Spróbuję jeszcze zamaskować nowsze wersje pakietów, i zdziałać coś z tą myszą, żeby działała  :Smile: 

----------

## SlashBeast

btw -fomit-frame-pointer wywal z cflags, zbedne. O2 to zawiera.

----------

## Johnny_Bit

a ja się będę upierał że evdev to zło syf śmierć i mokra ściera. jak chcesz wszystkie przyciski to wystarczy do myszki dać protokół np. explorer ps/2 mi ślicznie działają moje 6 przicisków na a4techu i te 2 scrolle też.
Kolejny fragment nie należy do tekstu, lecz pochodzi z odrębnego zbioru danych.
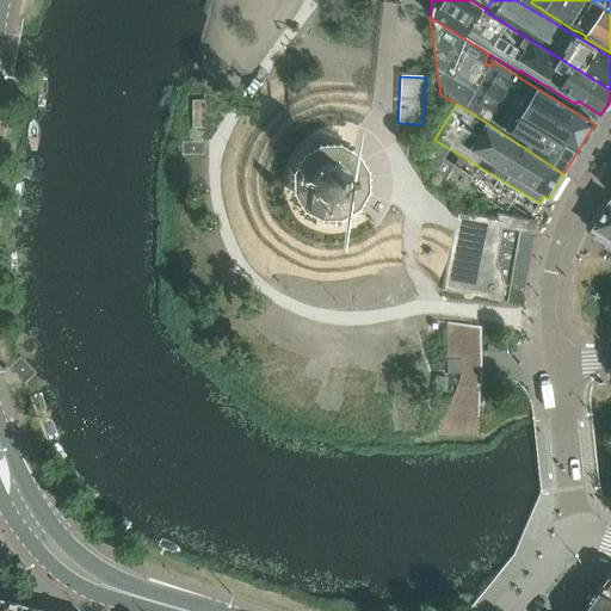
[(358,125),(353,116),(344,119),(349,130),(358,125)]
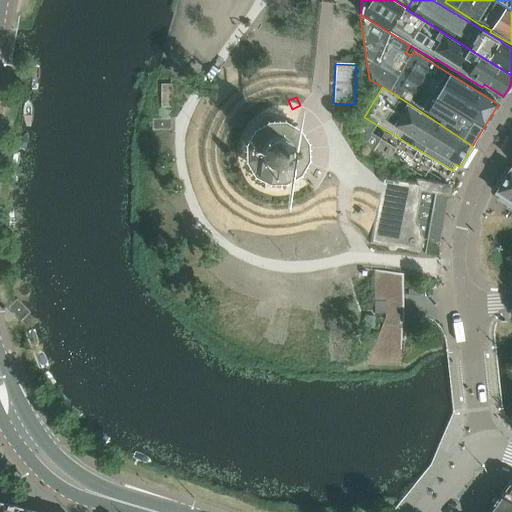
[(257,158),(252,161),(257,170),(262,167),(263,168),(263,169),(264,169),(265,170),(266,170),(266,171),(267,171),(268,172),(269,172),(270,172),(271,172),(271,173),(272,187),(283,187),(284,172),(285,172),(287,171),(288,171),(288,170),(289,170),(290,169),(291,168),(292,168),(292,167),(293,166),(294,165),(295,164),(295,163),(296,162),(296,161),(297,160),(297,159),(297,158),(298,157),(298,156),(298,155),(298,154),(298,153),(298,152),(298,151),(298,150),(298,149),(298,148),(297,147),(297,146),(297,145),(296,144),(296,143),(295,142),(295,141),(294,140),(293,139),(292,138),(292,137),(295,126),(269,118),(267,124),(261,126),(263,138),(262,139),(261,140),(261,141),(260,141),(259,142),(259,143),(258,144),(258,145),(258,146),(257,147),(257,148),(257,149),(256,150),(256,151),(256,152),(256,153),(256,154),(256,155),(256,156),(257,157),(257,158)]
ale jak się upierasz to ja sie nie wtrącam.

----------

## n0rbi666

 *Johnny_Bit wrote:*   

> a ja się będę upierał że evdev to zło syf śmierć i mokra ściera. jak chcesz wszystkie przyciski to wystarczy do myszki dać protokół np. explorer ps/2 mi ślicznie działają moje 6 przicisków na a4techu i te 2 scrolle też.
> 
> ale jak się upierasz to ja sie nie wtrącam.

 

A jeżeli można wiedzieć czemu, to czemu evdev to aż takie zło ?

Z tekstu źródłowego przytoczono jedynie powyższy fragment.